Dee climbed onto the cushion and wrapped both arms around Jessie. Together they sat and watched the steady stream of fans outside. Some were outwardly crying. Some stared up at the pretty yellow home and tried to discern in which window their favorite actor and singer might be sitting.
One man, in a long blue overcoat with the collar turned up around his neck, stayed across the street to ensure he was not visible to anyone in the residence. He got a kick out of figuring out where the security cameras were, and of avoiding them wholeheartedly. He liked this grown up game of hide and seek.
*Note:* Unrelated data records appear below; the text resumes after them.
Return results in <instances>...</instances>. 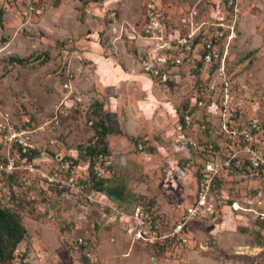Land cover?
<instances>
[{
  "label": "rangeland",
  "instance_id": "1",
  "mask_svg": "<svg viewBox=\"0 0 264 264\" xmlns=\"http://www.w3.org/2000/svg\"><path fill=\"white\" fill-rule=\"evenodd\" d=\"M152 13L162 25L156 36L146 32ZM187 36L190 52L178 44ZM210 41L219 58L203 63ZM164 55L169 82L143 69L145 60ZM111 62L129 72L123 83L105 80L102 69ZM226 84L264 130V0H0V206L27 230L4 264H264V220L256 213L264 214V201L251 205L254 212L231 207H246L263 178L238 165L223 171L213 192L218 214L194 220L187 245L161 249L128 234L127 215L141 204H151L171 230L197 203L203 163L226 160L220 116L209 110L219 96L211 88ZM108 98L119 102V124L107 117ZM59 107L69 116L56 124ZM189 108L192 123L182 128ZM104 127L114 131L115 146L105 141L113 165L104 190L121 192L123 200L89 204L49 187L37 170L48 172L72 148L94 146V130ZM124 136L126 147L116 148ZM18 140L39 151L36 162L23 157ZM31 164L34 172L26 169ZM80 236L87 251L71 249Z\"/></svg>",
  "mask_w": 264,
  "mask_h": 264
},
{
  "label": "built area",
  "instance_id": "2",
  "mask_svg": "<svg viewBox=\"0 0 264 264\" xmlns=\"http://www.w3.org/2000/svg\"><path fill=\"white\" fill-rule=\"evenodd\" d=\"M157 17L159 18L160 14L152 13L150 15L152 23L147 26L146 30L148 34L153 36H156L162 27ZM156 39L163 40L161 37H157ZM190 39V36L179 39L178 44L182 50L192 51L193 43ZM176 45L170 44V49L175 48ZM163 47H169V45ZM204 50L205 54H203L202 59H205V62L213 63L219 58L212 41L207 42ZM169 59L164 55V57H154L145 60L143 62L144 72L152 78L169 82L168 74L165 73ZM219 89L216 90L215 87H212L210 90L211 93L216 91L219 94L214 103L211 104L210 109H216L220 116L222 133L226 136L229 148L226 160L221 162L220 158H217V160L214 158L203 163L198 177L197 203L186 217L172 226L171 230H168L163 225L162 220L156 214H153L152 208L147 210L142 204L136 206L131 214L127 215L128 234L132 237L134 243L165 248L175 244L187 245L190 240V224L199 216L206 218L208 215L218 214L213 202V192L219 185V179L223 171H230L232 166L235 165L240 166L249 175L253 174L259 178H263V182H261L259 188L250 192L246 200V207L241 206L236 201L231 204L232 209L236 212H254L251 209L252 204L256 202L260 206L262 205L264 201V146H262L261 142V136L264 132L263 125L257 117L247 118L245 116L242 105L234 102L235 97L232 95L233 93L230 89L227 88V84ZM196 105L199 108L206 106L203 100H197ZM68 109L59 107L51 122L59 124L61 118L69 116ZM185 123L188 127L192 123V117L189 112L185 116ZM18 143L23 145L25 148L24 152L35 149L32 145L21 143L19 140ZM210 149L213 152L214 147H210ZM139 150H143L141 144L139 145ZM82 155L86 158L84 166H81L76 157L58 155L55 157V163L47 170L48 172H42L39 169L37 171L49 187L56 188L62 195H71L77 201L83 200L89 204H94L103 199V194L94 188L92 180L93 178L100 180L105 178V171L110 164L111 158L107 153L103 152L92 157L87 148L82 151ZM26 159L28 161L27 157ZM0 168L4 170L2 165ZM8 169L12 170L14 166L8 165ZM26 169H30L32 172L36 170L33 164L28 168L26 167ZM251 198L253 201H251ZM256 213L261 220H264L263 213ZM166 230L168 231L166 232ZM82 246L88 247V240L81 236L77 237L72 244L73 250L79 251ZM41 261L43 262L44 260Z\"/></svg>",
  "mask_w": 264,
  "mask_h": 264
},
{
  "label": "trees",
  "instance_id": "3",
  "mask_svg": "<svg viewBox=\"0 0 264 264\" xmlns=\"http://www.w3.org/2000/svg\"><path fill=\"white\" fill-rule=\"evenodd\" d=\"M202 61L203 63H205V59H202ZM17 62L19 64H22L24 61L17 60ZM201 99H203V97ZM189 113L191 114L192 110L189 111ZM182 121L185 123V116L183 117ZM102 126H104L103 123H102ZM106 133H107V129L105 127L103 131L98 132L101 138H104ZM87 149H88L89 154L92 157H95L101 152L108 153L107 148L105 147L104 144H98L97 146H90ZM19 150H21V152L24 153L23 157H27L29 162L35 159L36 155L39 153V151L36 148L33 150H28V152H24L25 148L23 146H19ZM92 181L94 183L95 189L101 192H105L103 180L93 178ZM53 189L56 190L57 192L56 188H53ZM108 195L110 197H114V191H112L111 193H108ZM143 206L147 210H150L149 205L143 204ZM26 237H27V230L23 226L21 218L17 214L13 213L11 210L2 208L0 206V264H4L14 259V253L18 245L21 244L26 239ZM87 248L88 247L82 246L80 250L82 252L87 251ZM160 248L164 249V247H160ZM71 249H73L72 246H71Z\"/></svg>",
  "mask_w": 264,
  "mask_h": 264
},
{
  "label": "crops",
  "instance_id": "4",
  "mask_svg": "<svg viewBox=\"0 0 264 264\" xmlns=\"http://www.w3.org/2000/svg\"><path fill=\"white\" fill-rule=\"evenodd\" d=\"M107 70L106 71V75H105V80L106 79H108L109 80V82L110 83H112V85L114 86V85H116L118 82H120V83H123L126 79H128V74H129V72H127V71H124L123 69H122V67H118V66H115V65H113L112 64V62H111V65L109 64V66H107V68L104 66V69H102V70ZM148 83L150 84V81H148ZM111 88V87H110ZM109 88V89H110ZM114 96V95H113ZM114 98H116L115 96H114ZM153 98V96H149V99H150V101H151V99ZM155 98V97H154ZM110 103H111V105H109V108H112L111 110H110V114H108L107 115V117L109 118V120L110 121H112V123H113V125L114 124H119V121H118V118H117V115H118V106H119V102L116 100H113L112 98H108L107 99ZM198 100V99H197ZM154 101V100H153ZM149 103V107L151 108H153V107H155V105L152 103H150V102H148ZM113 104H115V107L113 106ZM169 108V110L168 111H170V112H172L173 111V109L172 108H170V106H168ZM192 107H194V106H192ZM114 109H116V110H114ZM192 110V108H189L187 111H185L183 114H184V116H186L187 115V113L189 112V111H191ZM209 110L210 111H213L214 109H210V106H209ZM152 111V110H151ZM174 112V111H173ZM151 112H150V110H149V112L147 113V115L148 114H150ZM181 122H182V128H185L186 127V123H184L182 120H181ZM103 130H104V128H102ZM94 130V133L95 134H92V135H95V136H97V139H95V141L93 142L94 144V146H97L98 144H104L105 143V141H107V142H109L110 143V147H111V149L112 148H114L115 146H113V144H112V142H111V139L113 138V134H114V131H112V129H111V127H108V128H106L107 129V133H106V135L104 136V138H101V136H100V134H98V132H101V131H103V130ZM121 132V131H120ZM119 132V133H120ZM75 133V132H74ZM122 133V132H121ZM107 137V138H106ZM124 139L123 140H120V142H118V144H117V147L116 148H119V149H121L122 148V150H124L123 148H125L126 147V143H127V141H126V137L124 136L123 137ZM94 139V136H91L88 140H86L87 142L88 141H92ZM75 141V140H74ZM73 141V138L72 137H69L68 138V140H67V142H74ZM105 145V147L107 148V154L108 155H110V148H108L107 147V144L105 143L104 144ZM92 146V145H91ZM90 147V146H89ZM68 152V155H70L69 157H76L77 159H78V161L80 160V161H82V163H83V165H81V166H84L85 165V161H86V158L82 155V153L81 152H79L77 149H70L69 151H67ZM114 154H115V152H114ZM60 155V154H59ZM61 156H63V155H61ZM45 158H47V161H52V160H50L51 158H49V157H45ZM111 158V157H110ZM120 158H122V157H120ZM124 158V157H123ZM112 159V158H111ZM33 161H35L36 162V158L35 159H33ZM32 162V161H31ZM39 163V162H38ZM55 163V162H54ZM54 163H52V164H48V166L50 167V166H52ZM112 165H113V163H112V161L110 160V164H109V166H108V170L110 169V167H112ZM199 177V176H198ZM103 181L105 182V179H103ZM198 181H199V179H198ZM106 183V182H105ZM104 183V184H105ZM108 193H111V192H108V191H105V192H102V194H103V196H102V198L104 199V201H106V199H111V200H113V201H118V202H120V201H122L123 200V198H124V195L121 193V192H119V193H115L114 192V197H110L109 195H108ZM52 205H55V208H56V204H51V206ZM143 205V204H142ZM146 205H149L150 206V208H153V206L151 205V204H146ZM135 208V207H134ZM134 210V209H133ZM132 210V211H133ZM131 211V212H132ZM131 212L129 213V214H131Z\"/></svg>",
  "mask_w": 264,
  "mask_h": 264
},
{
  "label": "water",
  "instance_id": "5",
  "mask_svg": "<svg viewBox=\"0 0 264 264\" xmlns=\"http://www.w3.org/2000/svg\"><path fill=\"white\" fill-rule=\"evenodd\" d=\"M54 209H55V205H52V206H51V210H54Z\"/></svg>",
  "mask_w": 264,
  "mask_h": 264
}]
</instances>
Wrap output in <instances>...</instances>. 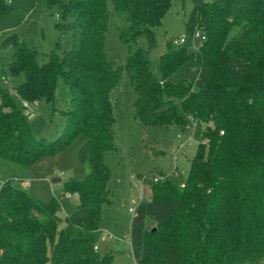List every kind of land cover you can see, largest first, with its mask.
Masks as SVG:
<instances>
[{"label": "trees", "instance_id": "1", "mask_svg": "<svg viewBox=\"0 0 264 264\" xmlns=\"http://www.w3.org/2000/svg\"><path fill=\"white\" fill-rule=\"evenodd\" d=\"M109 1L124 20L117 28L126 49L122 68L103 50L107 0H42L69 17L56 27L70 33L71 47L59 56L51 51L40 65L35 48L15 34L0 41L1 49H12L9 75L22 77L13 95L0 86V161L26 168L83 136L77 158L88 171L84 180L63 183L78 202L63 221L54 199L43 202L9 180L0 183V264H111L112 255L92 248L101 206L109 203L103 155L116 150L110 93L122 72L135 120L144 127L190 124L201 138L182 187L160 176L149 186L150 199L136 205L129 233L135 264H264V0H190L185 29L204 40L192 52L187 41L168 42L156 75L147 52L172 0ZM8 11L0 0V17ZM140 36L146 51L134 46ZM187 61L198 67L196 79L170 84ZM218 61L222 78L214 75ZM57 77L69 107L60 111L61 132L46 141L30 133L17 104L53 103Z\"/></svg>", "mask_w": 264, "mask_h": 264}, {"label": "rangeland", "instance_id": "2", "mask_svg": "<svg viewBox=\"0 0 264 264\" xmlns=\"http://www.w3.org/2000/svg\"><path fill=\"white\" fill-rule=\"evenodd\" d=\"M9 11L0 17V41L15 34L37 51V65L46 61V56L54 51L60 55L71 47L70 33L56 27L67 23L69 17L60 15L56 4L45 7L42 0H3ZM107 30L104 39V54L114 67L122 68L126 63V49L117 35V28L124 24L123 16L111 11V3L106 2ZM191 10L190 0H172L164 13L161 25L153 30L155 46L147 52L151 70L156 75V61L165 53L166 44L185 39L188 52L196 50L201 42L191 39L185 29V22ZM236 28L228 35L236 32ZM200 34V33H199ZM202 35V34H200ZM146 51V39L137 38L134 45ZM12 49L0 48V86L13 95V88L22 77H11L7 70ZM224 63L216 62L214 75L222 78ZM198 75V67L191 61L184 62L168 81L176 84L180 80L192 83ZM53 103L39 100L28 103L27 110L21 109L30 133L35 138L54 140L61 132L63 117L60 111L68 109L69 95L60 77L55 81ZM134 97L127 76L121 73L117 86L110 93V103L114 117V152L103 155L108 178L109 203L103 204L98 219L99 233L96 237L97 253L113 256L111 264H134L129 244L130 219L128 210L132 202L148 201L149 186L155 178L161 177L174 186L180 187L187 177L189 163L201 143L200 132L187 126L169 125L144 127L133 118ZM85 141L83 136L75 137L69 145L54 156L45 157L23 168L0 161V183L9 180L14 189L22 190L40 201L54 199L59 209L57 217L64 218L77 209L76 197L64 192L63 183L70 180L81 181L87 175V166L78 161L77 151ZM56 180V181H55ZM55 181V182H53ZM62 224V223H60Z\"/></svg>", "mask_w": 264, "mask_h": 264}, {"label": "built area", "instance_id": "3", "mask_svg": "<svg viewBox=\"0 0 264 264\" xmlns=\"http://www.w3.org/2000/svg\"><path fill=\"white\" fill-rule=\"evenodd\" d=\"M191 39H199L200 41H203L204 40L203 36L200 35L199 32H197V31H195V32L192 33ZM185 43H186V40L182 38V39H179L178 41H174L172 43V45L173 46H181V45H183ZM20 106H21V109H23V110H27L28 107H29V105H28L27 102H21ZM220 134H221V132H220ZM153 181H156V179L154 178ZM180 187H182V186H180ZM138 202H140V201H138ZM138 202L136 201V202H132L131 203V208L128 210V213L129 214L133 215L134 210H135V207L138 204ZM96 249H97L96 246H94L92 248L93 251H96Z\"/></svg>", "mask_w": 264, "mask_h": 264}, {"label": "crops", "instance_id": "4", "mask_svg": "<svg viewBox=\"0 0 264 264\" xmlns=\"http://www.w3.org/2000/svg\"><path fill=\"white\" fill-rule=\"evenodd\" d=\"M69 195V194H68ZM74 196V195H73ZM75 197V196H74ZM140 202H142V201H140ZM95 246L97 247V244H95ZM98 251V247H97V249H96V252ZM133 260V259H132ZM134 261V260H133ZM134 264H135V262H134Z\"/></svg>", "mask_w": 264, "mask_h": 264}, {"label": "water", "instance_id": "5", "mask_svg": "<svg viewBox=\"0 0 264 264\" xmlns=\"http://www.w3.org/2000/svg\"><path fill=\"white\" fill-rule=\"evenodd\" d=\"M56 181V180H55ZM55 181H53V182H55Z\"/></svg>", "mask_w": 264, "mask_h": 264}]
</instances>
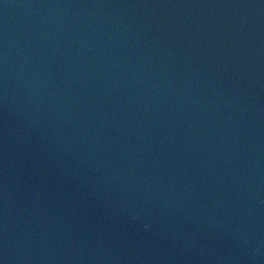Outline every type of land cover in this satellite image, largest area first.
Instances as JSON below:
<instances>
[{
  "label": "water",
  "instance_id": "obj_1",
  "mask_svg": "<svg viewBox=\"0 0 264 264\" xmlns=\"http://www.w3.org/2000/svg\"><path fill=\"white\" fill-rule=\"evenodd\" d=\"M0 264H264V0H0Z\"/></svg>",
  "mask_w": 264,
  "mask_h": 264
}]
</instances>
That evening, alone again in her room in the Keating house, Jessie felt as if her mind were waking back up, and with that came the alarming sense that she might explode. She pilfered a set of spare car keys to Dee’s BMW, and tiptoed quietly out a side door. Carefully, she steered down the back gardener’s lane beneath a lush canopy of pretty magnolia trees, and pointed the car towards Langley. An hour and a half later, Jessie pulled up at a little ranch Josh had taken her to during their magical affair months earlier. Seeing nobody around, she helped herself to a horse and saddle. Sometimes a drive was the perfect thing to ease one’s mind after trauma, and taking that drive on four feet and a heartbeat was just the ticket on this messed up day. Jessie felt that since the ranch’s owners were away and Josh’s friend, Freddie the caretaker, only dropped in sporadically, she could buy herself a little time – some cherished, treasured freedom in which to contemplate and think.